* [Work instruction]:
Repeat precisely the span of lines below that opens with the line containing "News Centers" and closes with the line containing "without carbs post", both included.

* [Given data]:
#####

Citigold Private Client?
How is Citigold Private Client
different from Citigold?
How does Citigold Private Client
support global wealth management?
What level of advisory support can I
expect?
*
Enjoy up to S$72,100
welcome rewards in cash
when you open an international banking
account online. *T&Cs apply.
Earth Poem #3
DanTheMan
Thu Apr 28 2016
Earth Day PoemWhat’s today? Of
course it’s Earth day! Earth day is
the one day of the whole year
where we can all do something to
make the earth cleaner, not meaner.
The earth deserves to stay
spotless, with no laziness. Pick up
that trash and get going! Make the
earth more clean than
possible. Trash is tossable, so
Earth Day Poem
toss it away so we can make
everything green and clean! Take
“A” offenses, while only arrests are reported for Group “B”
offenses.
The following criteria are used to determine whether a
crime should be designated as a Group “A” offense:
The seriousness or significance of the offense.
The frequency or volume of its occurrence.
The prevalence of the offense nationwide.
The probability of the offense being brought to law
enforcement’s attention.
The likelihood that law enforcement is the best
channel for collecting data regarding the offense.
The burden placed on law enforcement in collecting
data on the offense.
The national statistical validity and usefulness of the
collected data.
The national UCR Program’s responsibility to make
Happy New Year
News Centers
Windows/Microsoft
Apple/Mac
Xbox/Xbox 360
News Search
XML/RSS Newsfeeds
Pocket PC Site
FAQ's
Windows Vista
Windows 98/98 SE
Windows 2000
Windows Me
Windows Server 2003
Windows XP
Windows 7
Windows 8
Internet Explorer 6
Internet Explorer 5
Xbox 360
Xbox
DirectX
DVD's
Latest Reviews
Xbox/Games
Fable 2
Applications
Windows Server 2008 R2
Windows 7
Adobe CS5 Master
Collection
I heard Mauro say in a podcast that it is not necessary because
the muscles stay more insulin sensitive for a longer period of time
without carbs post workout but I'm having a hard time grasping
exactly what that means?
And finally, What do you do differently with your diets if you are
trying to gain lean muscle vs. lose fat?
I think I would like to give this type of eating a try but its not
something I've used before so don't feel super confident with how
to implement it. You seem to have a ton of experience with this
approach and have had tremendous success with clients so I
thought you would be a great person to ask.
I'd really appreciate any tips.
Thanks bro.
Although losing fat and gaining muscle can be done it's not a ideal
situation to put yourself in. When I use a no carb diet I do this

#####

* [Written reply]:
News Centers
Windows/Microsoft
Apple/Mac
Xbox/Xbox 360
News Search
XML/RSS Newsfeeds
Pocket PC Site
FAQ's
Windows Vista
Windows 98/98 SE
Windows 2000
Windows Me
Windows Server 2003
Windows XP
Windows 7
Windows 8
Internet Explorer 6
Internet Explorer 5
Xbox 360
Xbox
DirectX
DVD's
Latest Reviews
Xbox/Games
Fable 2
Applications
Windows Server 2008 R2
Windows 7
Adobe CS5 Master
Collection
I heard Mauro say in a podcast that it is not necessary because
the muscles stay more insulin sensitive for a longer period of time
without carbs post workout but I'm having a hard time grasping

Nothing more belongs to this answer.